Alors où cet affrontement quasi-légendaire a-t-il eu lieu ? À Poitiers même ? Près de Tours ? Sur les Landes de Charlemagne à Ballan-Miré ? Vers Vouneuil-sur-Vienne ? Autour de Preuilly-sur-Claise ? À Cenon-sur-Vienne ? À Saint-Quentin-sur-Indrois où se trouve une opportune « Fosse Martel » ? À Sublaines près de « la Tombe des Sarrasins » ? Ailleurs ? Pas moins de 38 emplacements revendiquent le titre de champ de bataille de Poitiers !

Il est vrai que de la vallée du Clain à celle de la Loire, de la grande voie romaine de Tours à Poitiers aux alentours de Sainte-Maure-de-Touraine (après tout, dans le nom même de la sainte éponyme, ne retrouve-t-on pas une référence aux Maures d’Al Andalus ?), les sites favorables sont innombrables : partout les vastes ondulations de cette campagne paisible, sans autres obstacles que quelques massifs forestiers et autres rivières guéables, se prêtent sans problème au choc de deux armées.

Quant à la bataille proprement dite, comment s’est-elle déroulée exactement ? S’agit-il d’une seule mêlée décisive, ou bien d’une suite de combats plus ou moins coordonnés et simultanés, sur une plus vaste surface ? Les zones d’ombre sont encore nombreuses. Elles le sont d’autant plus que les sources sont très lacunaires et que les traces archéologiques sont peu probantes.
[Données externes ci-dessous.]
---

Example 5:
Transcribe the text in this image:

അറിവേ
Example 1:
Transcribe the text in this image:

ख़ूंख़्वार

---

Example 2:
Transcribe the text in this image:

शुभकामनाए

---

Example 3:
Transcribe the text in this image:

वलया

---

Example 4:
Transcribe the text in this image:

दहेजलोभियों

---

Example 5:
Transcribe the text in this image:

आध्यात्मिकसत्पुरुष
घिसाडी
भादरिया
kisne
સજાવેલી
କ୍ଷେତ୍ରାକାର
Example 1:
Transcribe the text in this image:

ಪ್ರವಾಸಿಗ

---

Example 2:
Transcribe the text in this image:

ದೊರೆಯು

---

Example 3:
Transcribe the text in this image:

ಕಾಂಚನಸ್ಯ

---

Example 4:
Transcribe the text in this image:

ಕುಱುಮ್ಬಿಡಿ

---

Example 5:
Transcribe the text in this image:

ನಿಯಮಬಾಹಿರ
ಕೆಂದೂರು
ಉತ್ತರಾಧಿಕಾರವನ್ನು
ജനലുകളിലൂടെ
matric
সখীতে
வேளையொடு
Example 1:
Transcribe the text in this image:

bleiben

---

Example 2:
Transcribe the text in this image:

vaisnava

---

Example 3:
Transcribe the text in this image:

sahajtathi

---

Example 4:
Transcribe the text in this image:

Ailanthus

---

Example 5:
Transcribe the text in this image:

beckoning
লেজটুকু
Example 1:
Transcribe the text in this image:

Mais que sait-on au juste ?

Ce que l’on sait

En 711, poursuivant leur expansion commencée avec l’Hégire de Mahomet (622), les Arabes ont débarqué en Espagne, détruisant dans la foulée le royaume des Wisigoths. Puis, remontant vers le nord, ils ont franchi les Pyrénées pour se heurter au duc d’Aquitaine et de Vasconie, Eudes, qui les a battus une première fois en 721.
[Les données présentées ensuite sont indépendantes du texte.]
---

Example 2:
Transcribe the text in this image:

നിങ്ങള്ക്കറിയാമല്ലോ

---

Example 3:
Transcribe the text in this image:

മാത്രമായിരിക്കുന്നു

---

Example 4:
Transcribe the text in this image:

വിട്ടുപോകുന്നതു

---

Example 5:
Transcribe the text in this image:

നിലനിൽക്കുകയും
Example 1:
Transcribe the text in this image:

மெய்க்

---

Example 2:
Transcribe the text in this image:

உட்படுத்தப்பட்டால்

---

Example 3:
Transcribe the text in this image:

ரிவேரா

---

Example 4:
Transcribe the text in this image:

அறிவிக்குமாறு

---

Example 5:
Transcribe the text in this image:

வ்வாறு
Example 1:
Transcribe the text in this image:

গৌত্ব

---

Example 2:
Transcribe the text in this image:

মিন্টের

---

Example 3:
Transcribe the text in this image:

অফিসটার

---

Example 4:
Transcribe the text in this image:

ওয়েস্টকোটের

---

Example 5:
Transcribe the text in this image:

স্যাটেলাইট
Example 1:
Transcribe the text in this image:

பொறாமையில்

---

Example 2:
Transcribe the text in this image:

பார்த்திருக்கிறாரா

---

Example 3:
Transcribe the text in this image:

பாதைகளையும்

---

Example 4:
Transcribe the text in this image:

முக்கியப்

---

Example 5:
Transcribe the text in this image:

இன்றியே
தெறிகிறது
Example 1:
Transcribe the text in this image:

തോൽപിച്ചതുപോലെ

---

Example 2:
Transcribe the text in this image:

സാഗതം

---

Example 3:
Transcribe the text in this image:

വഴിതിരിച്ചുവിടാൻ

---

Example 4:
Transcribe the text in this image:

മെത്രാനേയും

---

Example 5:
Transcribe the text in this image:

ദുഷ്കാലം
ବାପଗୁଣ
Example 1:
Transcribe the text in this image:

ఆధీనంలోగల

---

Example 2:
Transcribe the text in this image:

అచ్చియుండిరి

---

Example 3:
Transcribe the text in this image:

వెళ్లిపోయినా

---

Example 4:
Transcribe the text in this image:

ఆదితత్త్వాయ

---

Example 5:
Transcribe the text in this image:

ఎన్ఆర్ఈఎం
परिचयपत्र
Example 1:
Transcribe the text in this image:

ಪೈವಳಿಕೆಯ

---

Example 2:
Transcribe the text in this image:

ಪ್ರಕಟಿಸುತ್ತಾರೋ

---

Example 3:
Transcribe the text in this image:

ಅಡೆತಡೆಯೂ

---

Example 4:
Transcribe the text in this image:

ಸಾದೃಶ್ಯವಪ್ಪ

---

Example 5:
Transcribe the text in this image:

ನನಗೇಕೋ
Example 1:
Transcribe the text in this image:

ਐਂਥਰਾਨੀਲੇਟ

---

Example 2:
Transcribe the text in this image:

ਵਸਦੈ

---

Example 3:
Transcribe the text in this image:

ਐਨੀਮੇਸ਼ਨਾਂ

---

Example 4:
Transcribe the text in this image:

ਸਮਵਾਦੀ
Dix ans plus tard, le gouverneur d’Al Andalus, Abd ar-Raḥmān, lance une nouvelle campagne. Après avoir atteint Bordeaux, il bat Eudes et progresse vers Poitiers. Tandis que ses troupes pillent les sanctuaires de la cité poitevine, Eudes, rallie l’armée franco-burgonde de Charles Martel auquel il a fait allégeance. Une fois leurs forces rassemblées, les Francs peuvent affronter les Arabes, quelque part entre Poitiers et Tours, en octobre 732 (ou 733…). Affronter les Arabes ? Non, pas exactement, car l’armée d’Abd ar-Raḥmān est surtout composée de Berbères d’Afrique du Nord, renforcés de quelques contingents ibériques. Toujours est-il que le choc est violent et qu’il se solde par le repli précipité des envahisseurs.

En fait d’invasion, l’opération musulmane était plutôt une razzia de grande ampleur, dont l’objectif suivant était le pillage de la fameuse (et riche) abbaye de Saint-Martin de Tours. Pendant les combats, encombrée par l’imposant butin accumulé de Bordeaux à Poitiers, l’armée d’Al Andalus manque de répondant face à la détermination franque, d’autant que la prise de son camp par Eudes la place dans une situation délicate.
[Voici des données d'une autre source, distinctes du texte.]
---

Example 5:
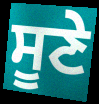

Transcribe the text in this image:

ਸੂਣੇ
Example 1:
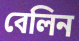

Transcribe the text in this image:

বেলিন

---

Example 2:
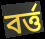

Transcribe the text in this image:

বর্ত্ত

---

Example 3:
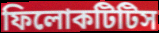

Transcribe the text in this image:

ফিলোকটিটিস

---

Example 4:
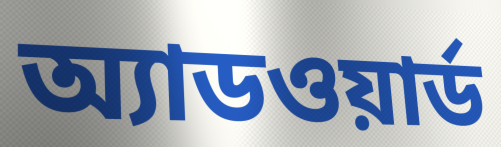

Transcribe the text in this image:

অ্যাডওয়ার্ড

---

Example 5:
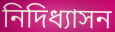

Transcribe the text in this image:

নিদিধ্যাসন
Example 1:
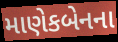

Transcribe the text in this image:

માણેકબેનના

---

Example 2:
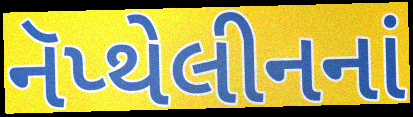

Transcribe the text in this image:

નૅપ્થેલીનનાં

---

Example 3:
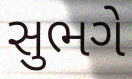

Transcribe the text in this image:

સુભગે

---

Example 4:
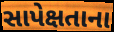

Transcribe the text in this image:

સાપેક્ષતાના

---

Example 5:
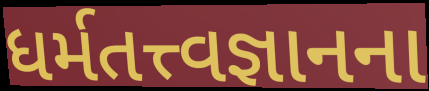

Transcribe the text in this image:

ધર્મતત્ત્વજ્ઞાનના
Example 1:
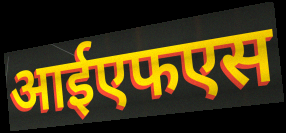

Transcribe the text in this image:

आईएफएस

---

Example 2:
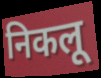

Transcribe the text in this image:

निकलू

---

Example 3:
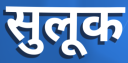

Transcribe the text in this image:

सुलूक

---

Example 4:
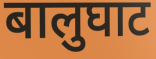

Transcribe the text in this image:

बालुघाट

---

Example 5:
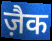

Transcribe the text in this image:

ज़ैक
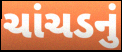
ચાંચડનું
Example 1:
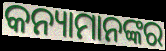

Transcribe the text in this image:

କନ୍ୟାମାନଙ୍କର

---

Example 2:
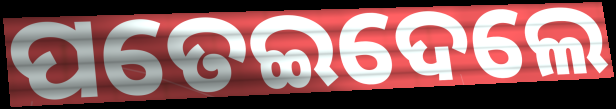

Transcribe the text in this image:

ପତେଇଦେଲେ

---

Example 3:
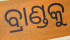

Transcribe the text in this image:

ବ୍ରାଣ୍ଡକୁ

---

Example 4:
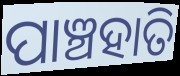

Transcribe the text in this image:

ପାଞ୍ଚହାତି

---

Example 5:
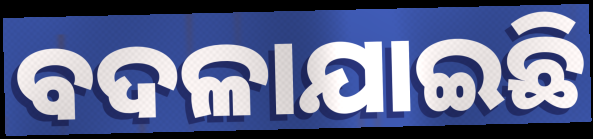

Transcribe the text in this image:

ବଦଳାଯାଇଛି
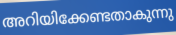
അറിയിക്കേണ്ടതാകുന്നു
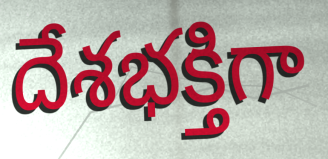
దేశభక్తిగా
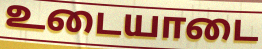
உடையாடை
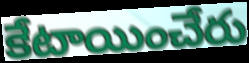
కేటాయించేరు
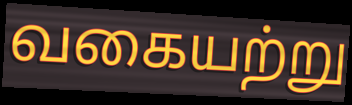
வகையற்று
Un envahisseur pas vraiment bouté

Comme pour l’ensemble du sujet, le déroulement détaillé de la bataille elle-même est mal connu. Certains parlent d’un mur infranchissable dressé par la cavalerie franque, tandis que d’autres affirment que l’armée franque ne possédait pas de cavalerie et qu’au contraire, ce sont les vagues de cavaliers arabes qui sont venues se briser contre les rangs de l’infanterie de Charles… Quoi qu’il en soit, l’issue est connue. Sévèrement battu, Abd ar-Raḥmān reflue. Lui-même, selon certaines sources, aurait trouvé la mort dans la mêlée (d’autres affirment qu’il se serait replié sain et sauf sur la Septimanie…).

La pénétration musulmane par les Pyrénées est définitivement stoppée, mais il est faux de prétendre qu’à Poitiers Charles Martel aurait « bouté » les Arabes hors de Gaule. Ils sont encore, et pour de longues années, solidement implantés dans la région de Narbonne, en Provence et dans l’actuel Roussillon. En fait, cette victoire sert surtout les intérêts de Charles Martel. Celui-ci, qui avait gagné son surnom (« le Marteau ») en écrasant sans pitié les grands seigneurs récalcitrants, s’affirme comme l’homme fort du royaume et comme une alternative au pouvoir déclinant des rois mérovingiens. La porte est ouverte à l’installation d’une nouvelle dynastie dont le propre fils de Charles, Pépin le Bref, sera le créateur en 751 : les Carolingiens.